> _Action item_
The entries below contain a stretch that opens with the line containing "(pcbplotparams" and closes with the line containing "(dxfpolygonmode yes)"; set down that stretch exactly, both ends included, and nothing else.

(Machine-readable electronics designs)
::::::::::

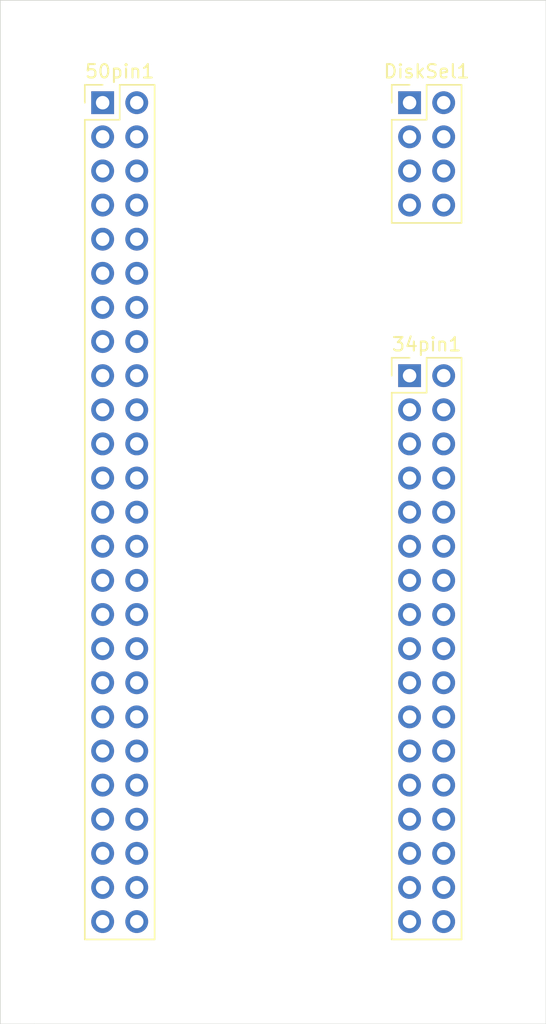
<source format=kicad_pcb>
(kicad_pcb
	(version 20240108)
	(generator "pcbnew")
	(generator_version "8.0")
	(general
		(thickness 1.6)
		(legacy_teardrops no)
	)
	(paper "A4")
	(layers
		(0 "F.Cu" signal)
		(31 "B.Cu" signal)
		(32 "B.Adhes" user "B.Adhesive")
		(33 "F.Adhes" user "F.Adhesive")
		(34 "B.Paste" user)
		(35 "F.Paste" user)
		(36 "B.SilkS" user "B.Silkscreen")
		(37 "F.SilkS" user "F.Silkscreen")
		(38 "B.Mask" user)
		(39 "F.Mask" user)
		(40 "Dwgs.User" user "User.Drawings")
		(41 "Cmts.User" user "User.Comments")
		(42 "Eco1.User" user "User.Eco1")
		(43 "Eco2.User" user "User.Eco2")
		(44 "Edge.Cuts" user)
		(45 "Margin" user)
		(46 "B.CrtYd" user "B.Courtyard")
		(47 "F.CrtYd" user "F.Courtyard")
		(48 "B.Fab" user)
		(49 "F.Fab" user)
		(50 "User.1" user)
		(51 "User.2" user)
		(52 "User.3" user)
		(53 "User.4" user)
		(54 "User.5" user)
		(55 "User.6" user)
		(56 "User.7" user)
		(57 "User.8" user)
		(58 "User.9" user)
	)
	(setup
		(pad_to_mask_clearance 0)
		(allow_soldermask_bridges_in_footprints no)
		(pcbplotparams
			(layerselection 0x00010fc_ffffffff)
			(plot_on_all_layers_selection 0x0000000_00000000)
			(disableapertmacros no)
			(usegerberextensions no)
			(usegerberattributes yes)
			(usegerberadvancedattributes yes)
			(creategerberjobfile yes)
			(dashed_line_dash_ratio 12.000000)
			(dashed_line_gap_ratio 3.000000)
			(svgprecision 4)
			(plotframeref no)
			(viasonmask no)
			(mode 1)
			(useauxorigin no)
			(hpglpennumber 1)
			(hpglpenspeed 20)
			(hpglpendiameter 15.000000)
			(pdf_front_fp_property_popups yes)
			(pdf_back_fp_property_popups yes)
			(dxfpolygonmode yes)
			(dxfimperialunits yes)
			(dxfusepcbnewfont yes)
			(psnegative no)
			(psa4output no)
			(plotreference yes)
			(plotvalue yes)
			(plotfptext yes)
			(plotinvisibletext no)
			(sketchpadsonfab no)
			(subtractmaskfromsilk no)
			(outputformat 1)
			(mirror no)
			(drillshape 1)
			(scaleselection 1)
			(outputdirectory "")
		)
	)
	(net 0 "")
	(net 1 "GND")
	(net 2 "/~{InUse}")
	(net 3 "/~{Direction}")
	(net 4 "Net-(34pin1-Pin_6)")
	(net 5 "Net-(34pin1-Pin_10)")
	(net 6 "/~{WriteData}")
	(net 7 "/~{ReadData}")
	(net 8 "/~{DiskSelect1}")
	(net 9 "/~{Track00}")
	(net 10 "/~{HeadLoad}")
	(net 11 "Net-(34pin1-Pin_14)")
	(net 12 "/~{SideSelect}")
	(net 13 "/~{Index}")
	(net 14 "/~{WriteProtect}")
	(net 15 "/~{Step}")
	(net 16 "/~{WriteGate}")
	(net 17 "/~{DiskChange}")
	(net 18 "/~{DENSEL}")
	(net 19 "/~{TrueReady}")
	(net 20 "/~{TwoSided}")
	(net 21 "/~{DiskSelect0}")
	(net 22 "/~{SepData}")
	(net 23 "unconnected-(50pin1-Pin_6-Pad6)")
	(net 24 "/~{DiskSelect2}")
	(net 25 "/~{Track>43}")
	(net 26 "/~{DiskSelect3}")
	(net 27 "unconnected-(50pin1-Pin_4-Pad4)")
	(net 28 "/~{Sector}")
	(net 29 "/~{SepClock}")
	(footprint "Connector_PinHeader_2.54mm:PinHeader_2x04_P2.54mm_Vertical" (layer "F.Cu") (at 121.92 76.2))
	(footprint "Connector_PinHeader_2.54mm:PinHeader_2x25_P2.54mm_Vertical" (layer "F.Cu") (at 99.06 76.2))
	(footprint "Connector_PinHeader_2.54mm:PinHeader_2x17_P2.54mm_Vertical" (layer "F.Cu") (at 121.92 96.52))
	(gr_line
		(start 132.08 68.58)
		(end 132.08 144.78)
		(stroke
			(width 0.05)
			(type default)
		)
		(layer "Edge.Cuts")
		(uuid "1be42151-71c2-412a-a73c-e93294431823")
	)
	(gr_line
		(start 91.44 68.58)
		(end 132.08 68.58)
		(stroke
			(width 0.05)
			(type default)
		)
		(layer "Edge.Cuts")
		(uuid "7f595a44-3333-4252-8dba-d73b456313ea")
	)
	(gr_line
		(start 93.98 144.78)
		(end 91.44 144.78)
		(stroke
			(width 0.05)
			(type default)
		)
		(layer "Edge.Cuts")
		(uuid "97db3f6c-97c5-4d2d-a4f8-4493617ca788")
	)
	(gr_line
		(start 132.08 144.78)
		(end 93.98 144.78)
		(stroke
			(width 0.05)
			(type default)
		)
		(layer "Edge.Cuts")
		(uuid "b9baf88b-f54a-494d-bc48-edb8e8a36e6f")
	)
	(gr_line
		(start 91.44 76.2)
		(end 91.44 68.58)
		(stroke
			(width 0.05)
			(type default)
		)
		(layer "Edge.Cuts")
		(uuid "cb8499de-982a-4c72-809f-477da3d9d577")
	)
	(gr_line
		(start 91.44 144.78)
		(end 91.44 76.2)
		(stroke
			(width 0.05)
			(type default)
		)
		(layer "Edge.Cuts")
		(uuid "dfcf0003-c9f1-4928-b8f6-ec186c1afb46")
	)
)

</source>
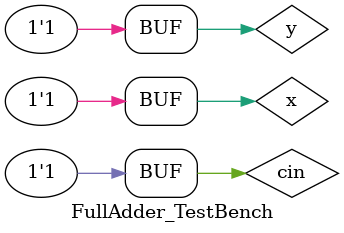
<source format=v>
module FullAdder_TestBench;

reg x, y, cin;
wire ans, cout;

FullAdder Component1(x, y, cin, ans, cout);
initial begin
	$monitor ("x = %b, y = %b, cin = %b, carry = %b, ans = %b", x, y, cin, cout, ans);
	#20
	x = 1'b0;
	y = 1'b0;
	cin = 1'b0;
	#20
	x = 1'b1;
	y = 1'b0;
	cin = 1'b0;
	#20
	x = 1'b0;
	y = 1'b1;
	cin = 1'b0;
	#20
	x = 1'b1;
	y = 1'b1;
	cin = 1'b0;
	#20
	x = 1'b0;
	y = 1'b0;
	cin = 1'b1;
	#20
	x = 1'b1;
	y = 1'b0;
	cin = 1'b1;
	#20
	x = 1'b0;
	y = 1'b1;
	cin = 1'b1;
	#20
	x = 1'b1;
	y = 1'b1;
	cin = 1'b1;
end
endmodule 


</source>
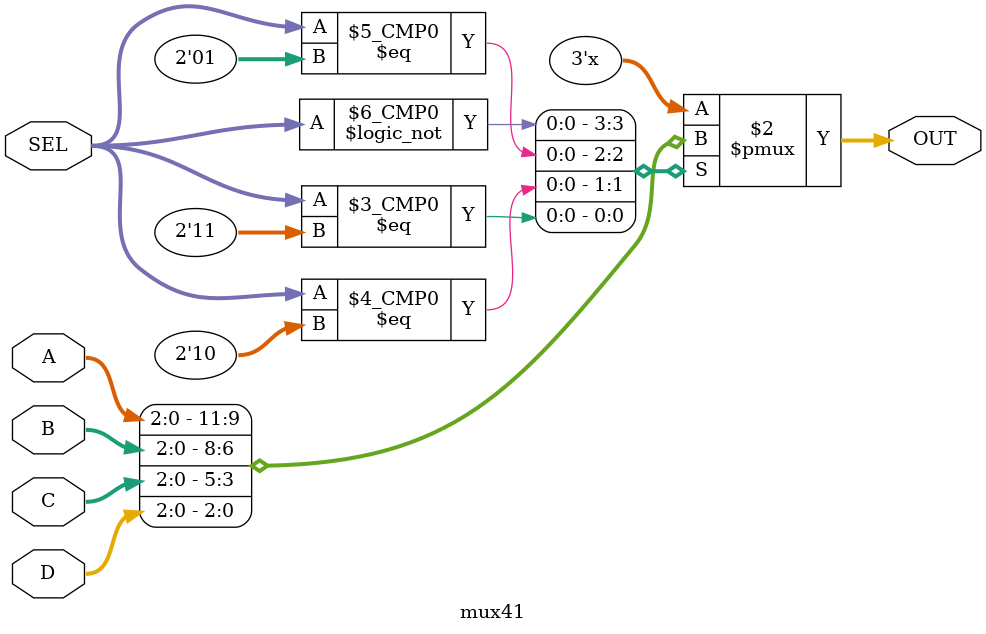
<source format=v>
module decoder (IN, OUT);
 input [2:0] IN;
 output [6:0] OUT;

 reg [6:0] OUT;

 always @(IN)
 begin
	case (IN)
	 3'b000 : OUT=7'b0011001;
	 3'b001 : OUT=7'b0001101;
	 3'b010 : OUT=7'b1100010;
	 3'b011 : OUT=7'b0011100;
	 3'b100 : OUT=7'b1100100;
	 3'b101 : OUT=7'b1010010;
	 3'b110 : OUT=7'b1001001;
	 3'b111 : OUT=7'b0110110;
	endcase
 end
endmodule

module my_alphabet(comb, disp);
 input [2:0] comb;
 output reg [6:0] disp;
 always @(*)
 begin
         case(comb)
          3'b000: disp = 7'b1011100;
          3'b001: disp = 7'b0111000;
          3'b010: disp = 7'b0111110;
          3'b011: disp = 7'b1111001;
          3'b100: disp = 7'b0111001;
          3'b101: disp = 7'b1110111;
          3'b110: disp = 7'b1110110;
          3'b111: disp = 7'b1110011;
         endcase
 end
endmodule


module mux41 (A, B, C, D, SEL, OUT);
 input [2:0] A, B, C, D;
 input [1:0] SEL;
 output [2:0] OUT;

 reg [2:0] OUT;

 always @(*)
 begin
	case (SEL)
	 2'b00 : OUT = A; 
	 2'b01 : OUT = B; 
	 2'b10 : OUT = C; 
	 2'b11 : OUT = D;
 	endcase
 end
endmodule 







</source>
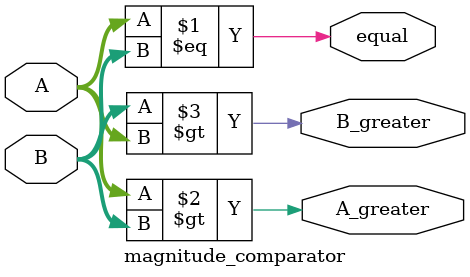
<source format=v>
module magnitude_comparator(
    input [3:0] A, B,  // 4-bit inputs to be compared
    output equal,      // Output indicating equality
    output A_greater,  // Output indicating A is greater than B
    output B_greater   // Output indicating B is greater than A
);

assign equal = (A == B);
assign A_greater = (A > B);
assign B_greater = (B > A);

endmodule

</source>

::::::::::

> _Task result_
		(pcbplotparams
			(layerselection 0x00010fc_ffffffff)
			(plot_on_all_layers_selection 0x0000000_00000000)
			(disableapertmacros no)
			(usegerberextensions no)
			(usegerberattributes yes)
			(usegerberadvancedattributes yes)
			(creategerberjobfile yes)
			(dashed_line_dash_ratio 12.000000)
			(dashed_line_gap_ratio 3.000000)
			(svgprecision 4)
			(plotframeref no)
			(viasonmask no)
			(mode 1)
			(useauxorigin no)
			(hpglpennumber 1)
			(hpglpenspeed 20)
			(hpglpendiameter 15.000000)
			(pdf_front_fp_property_popups yes)
			(pdf_back_fp_property_popups yes)
			(dxfpolygonmode yes)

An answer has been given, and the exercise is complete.